My jacket was getting soaked and I hoped the microphone was not affected by damp. “Do we really have to walk in this muck?” I asked.
“We really do.” She said it very casually, then frowned with a sudden and genuine concern. “Are you hurting? Is that it?”
“A wee bit.”
She shrugged and took my arm, as though to help me walk. “I’m sorry, but I just couldn’t abide all that cigarette smoke in the pub.” She glanced up at the sky which was threatening an even heavier downpour. “Perhaps we’d better get into cover?” She led me into the pines of Bellever. The rain was too new to have dripped through the thick cover of needles and we walked in comparative dryness. I once heard a footfall behind us and knew that Micky had kept up. He’d be silently cursing me for dragging him out of the pub, but his sacrifice was small in comparison to the rewards that this evening would give him.

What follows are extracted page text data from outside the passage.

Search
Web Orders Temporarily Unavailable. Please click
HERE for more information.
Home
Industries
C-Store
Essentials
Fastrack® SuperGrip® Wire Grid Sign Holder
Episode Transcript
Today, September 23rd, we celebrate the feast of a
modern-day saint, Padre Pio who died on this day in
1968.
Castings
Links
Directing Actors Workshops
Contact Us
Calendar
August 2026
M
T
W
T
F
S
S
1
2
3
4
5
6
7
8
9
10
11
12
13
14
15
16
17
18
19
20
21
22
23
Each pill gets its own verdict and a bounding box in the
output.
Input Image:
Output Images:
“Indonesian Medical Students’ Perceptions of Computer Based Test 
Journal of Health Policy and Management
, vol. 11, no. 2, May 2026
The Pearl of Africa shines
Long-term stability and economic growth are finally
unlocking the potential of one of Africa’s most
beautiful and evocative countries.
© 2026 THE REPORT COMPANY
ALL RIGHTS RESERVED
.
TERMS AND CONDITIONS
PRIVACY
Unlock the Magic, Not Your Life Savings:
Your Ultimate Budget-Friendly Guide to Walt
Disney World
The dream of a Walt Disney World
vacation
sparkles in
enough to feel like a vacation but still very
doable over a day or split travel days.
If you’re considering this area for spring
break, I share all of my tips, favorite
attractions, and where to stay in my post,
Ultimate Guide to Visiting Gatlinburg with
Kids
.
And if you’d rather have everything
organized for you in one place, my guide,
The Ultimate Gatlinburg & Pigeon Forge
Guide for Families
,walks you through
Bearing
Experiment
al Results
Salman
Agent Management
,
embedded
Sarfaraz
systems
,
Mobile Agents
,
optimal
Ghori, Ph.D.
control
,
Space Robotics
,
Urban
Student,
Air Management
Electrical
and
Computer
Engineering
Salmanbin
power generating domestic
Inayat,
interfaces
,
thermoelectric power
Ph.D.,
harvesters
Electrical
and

Jill-Beth let go of my arm and leaned against a tree trunk. For a moment neither of us spoke. I was awkward, and her self-assurance seemed strained. She offered me a quick smile. “It’s nice to see you again, Nick.”
“Is it?”
“You’re being hostile.”
She pronounced the word as ‘hostel’, and sounded so hurt that I could not resist smiling. “I’m not being hostile, it’s just that my back’s hurting.”
“You should see a doctor.”
“I did. She couldn’t help.”
“Then see an American doctor.”
“I can’t afford that.”
“They are expensive bastards,” she admitted.
We were both being wary, and I supposed that if I really was being
‘hostel’ then I was risking all the hard work that Micky had put into this meeting. I was here to convince this girl that I would help her, however reluctantly, and so I forced another smile. “Are you here to get me wet, or rich?”